How can Australia truly own its national identity without properly knowing and celebrating its history? Without facing up to its past and making reparations?
Australia is home to the oldest living continuing culture on Earth. Remains of first peoples have been dated to between 60,000 and 85,000 years old.
Thousands of Australians travel to Rome and Greece each year to learn about their ancient societies and visit historical sites. These “ancient” cultures existed around 3,000 years ago.
We have an incredibly rich national heritage on our doorstep but all too often it is ignored. Aboriginal and Torres Strait Islander peoples are often thought of as a “problem” to be solved. While we face a number of challenges, our cultures are intricate, ancient, ongoing, evolving and, in some places, thriving.
Part of the truth and justice commission’s mandate would be to unearth the cultural histories and traditions of various Aboriginal and Torres Strait Islander nations. 230 years of colonisation has led to significant loss of culture for Aboriginal and Torres Strait Islander peoples. While some of this can never be retrieved, much remains to be revived and rediscovered through truth-telling.
We are here. We have survived. We form the basis of Australia’s national and cultural heritage. And it is about time that our histories, cultures and stories are told and celebrated on a national level.
While no one alive today is to blame for the atrocities meted against us by their ancestors, many Australians feel a sense of sadness for what made this nation possible.
Every non-Indigenous person in this country today has benefited from our dispossession, whether they realise it or not. They are on our land.
Publicly acknowledging past wrongs and holding public space for Aboriginal and Torres Strait Islander peoples’ histories is a way for contemporary Australia to reconcile with its violent past, knowing that today’s society is doing what it can to redress historical wrongs and move forward towards a more positive future.
Engaging with our history provides an opportunity for national reflection about the kind of nation we want to be. Learning from the mistakes of our past in order to prevent repeating them is a critical part of consciously shaping our future.
Truth-telling is also a necessary precondition to our healing from the past and moving forward.
Intergenerational trauma, often misunderstood or dismissed by non-Indigenous people, is all too real for my peoples. Sometimes I hear, “Well that happened so long ago, isn’t it time Aboriginal and Torres Strait Islander peoples got over it?”
To that I say: the stolen generations officially ended in 1967, but continued in some places into the 1970s. That’s 50 years ago. Many peoples living today were forcibly removed from their families or had family members forcibly removed. Their children watched their suffering, and inherited their grief and trauma.
This is not to mention dispossession, massacres, violence, rapes, discriminatory policies, mass incarceration, desperately overcrowded housing, racism, and countless other social wrongs.
How do you expect us to even begin the healing process if our circumstances are unknown and our stories are not publicly told and acknowledged?
Unaddressed trauma directly contributes to poor social outcomes.

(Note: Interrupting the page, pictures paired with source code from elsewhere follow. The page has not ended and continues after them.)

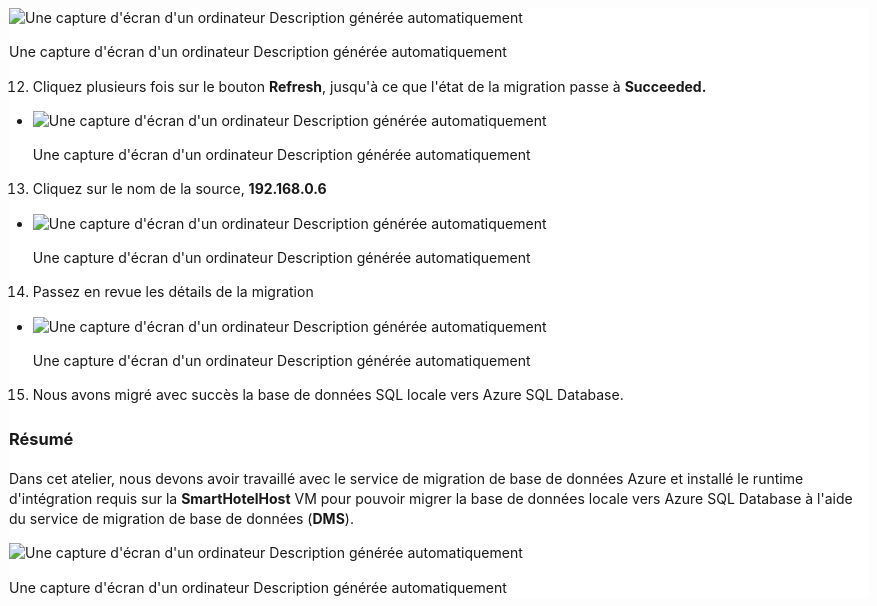   ![Une capture d'écran d'un ordinateur Description générée
  automatiquement](./media/image38.jpg)

  Une capture d'écran d'un ordinateur Description générée
  automatiquement

12. Cliquez plusieurs fois sur le bouton **Refresh**, jusqu'à ce que
    l'état de la migration passe à **Succeeded.**

- ![Une capture d'écran d'un ordinateur Description générée
  automatiquement](./media/image39.jpg)

  Une capture d'écran d'un ordinateur Description générée
  automatiquement

13. Cliquez sur le nom de la source, **192.168.0.6**

- ![Une capture d'écran d'un ordinateur Description générée
  automatiquement](./media/image40.jpg)

  Une capture d'écran d'un ordinateur Description générée
  automatiquement

14. Passez en revue les détails de la migration

- ![Une capture d'écran d'un ordinateur Description générée
  automatiquement](./media/image41.jpg)

  Une capture d'écran d'un ordinateur Description générée
  automatiquement

15. Nous avons migré avec succès la base de données SQL locale vers
    Azure SQL Database.

### Résumé

Dans cet atelier, nous devons avoir travaillé avec le service de
migration de base de données Azure et installé le runtime d'intégration
requis sur la **SmartHotelHost** VM pour pouvoir migrer la base de
données locale vers Azure SQL Database à l'aide du service de migration
de base de données (**DMS**).

![Une capture d'écran d'un ordinateur Description générée
automatiquement](./media/image41.jpg)

Une capture d'écran d'un ordinateur Description générée automatiquement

It is a source of great national shame that Aboriginal and Torres Strait Islander peoples are left with this burden, with little to no assistance.
I end with an appeal to non-Indigenous Australians. To my mind, it is simply unfair that in a country we have inhabited and protected tens of millenia, our voices are routinely and systematically silenced. But this is the reality in which we find ourselves.
Support our request for a truth-telling process. Not just for Aboriginal and Torres Strait Islander peoples, but for all Australians. Take a stand for our nation’s future''.
• Jackie Huggins is a Bidjara and Birri-Gubba Juru woman from Queensland.